Addressing a core issue in the effort to improve the use of energy in Lithuania, the European Bank for Reconstruction and Development (EBRD) is lending €67.5 million to support an innovative scheme to scale up renovation of residential multi-apartment buildings – its largest direct investment in renovating privately owned buildings in the country, according to a news item in Renewable Energy Magazine. One concern, however, is that the loan is expected to improve the energy performance of old residential buildings in Lithuania by a minimum of 40%. For the EU’s long-term energy and climate objectives and to have all buildings carbon neutral by 2050, that simply does not seem to be ambitious enough. Even the article states that the emissions levels need to be cut by 80-90 per cent by mid-century to put the world on the path to limit global warming to 1.5 ºC.

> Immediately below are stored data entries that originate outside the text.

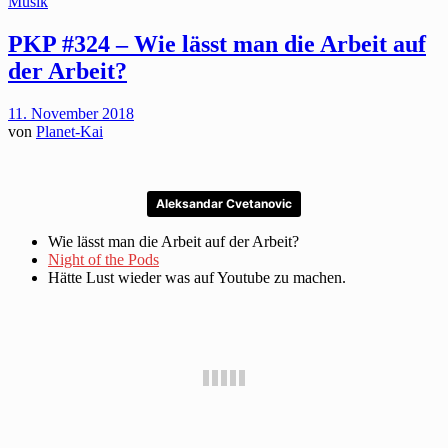
Musik
PKP #324 – Wie lässt man die Arbeit auf
der Arbeit?
11. November 2018
von
Planet-Kai
Aleksandar Cvetanovic
Wie lässt man die Arbeit auf der Arbeit?
Night of the Pods
Hätte Lust wieder was auf Youtube zu machen.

EBRD Lends €67.5 Million for Greening Buildings in Lithuania
Renovation of buildings is essential for the decarbonization of economies. It was singled out in the European Green Deal as a key initiative to drive energy efficiency in the sector and deliver on climate objectives. To accelerate the pace of renovations, the European Commission recently launched the Renovation Wave Strategy, which aims to at least double renovation rates in the next ten years and ensure they lead to higher energy and resource efficiency.
The loan is expected to improve the energy performance of old residential buildings in Lithuania by a minimum of 40% and achieving a minimum energy performance class C. It supports an innovative approach to accelerating the pace of building renovation through a combination of long term debt financing, incentives, technical assistance and support for low income households. It also aims to benefit small and medium-sized buildings renovations enterprises (SMEs), which have been hard hit by the Covid-19 pandemic, by offering revenue-generating opportunities.
The loan is provided to the Lithuanian Public Investment Development Agency (VIPA), a National Promotional Institution owned by the Ministry of Finance, and will be on-lent to the Apartment Building Renovation Fund (ABRF), an energy efficiency (“EE”) lending platform administered by VIPA. It follows a €50 million EBRD loan in 2017 to VIPA for energy efficiency and rehabilitation investments in apartment buildings that contributed to average energy use reductions of 62 per cent for homeowners’ associations.
“This is the EBRD’s first investment to tackle refurbishing multifamily apartment buildings at scale using a structured finance approach – a unique approach that we are trying to replicate in other countries,” said Nandita Parshad, Managing Director of the EBRD’s Sustainable Infrastructure group, at the signing.
“We look forward to a long-term partnership with the EBRD. The Apartment Building Renovation Fund managed by VIPA is designed to ensure stable financing of apartment building modernization projects, and this second EBRD loan helps us to continue to successfully implement this important goal for the Lithuanian people,” said Gvidas Dargužas, CEO of VIPA.
The EBRD aims to become a majority green bank by 2025. Within its Green Economy Transition (GET) approach, the Bank has committed to increase financing for the decarbonization of buildings. By financing demand-side energy efficiency investments in residential apartment buildings, the project will help conserve energy, reduce carbon emissions and encourage the use of energy performance practices to generate energy efficiency gains at residential apartment buildings.
With buildings currently responsible for 39% of global carbon emissions, and building stock worldwide expected to double by 2050, their emissions levels need to be cut by 80-90 per cent by mid-century to put the world on the path to limit global warming to 1.5 ºC.
Lithuania has a housing stock of some 38,000 apartment buildings, housing around 66 per cent of the population, with approximately 35,000 built in the Soviet era. To date, only around 4 per cent of apartment buildings have been renovated while the vast majority remains in urgent need of an upgrade to reduce energy consumption.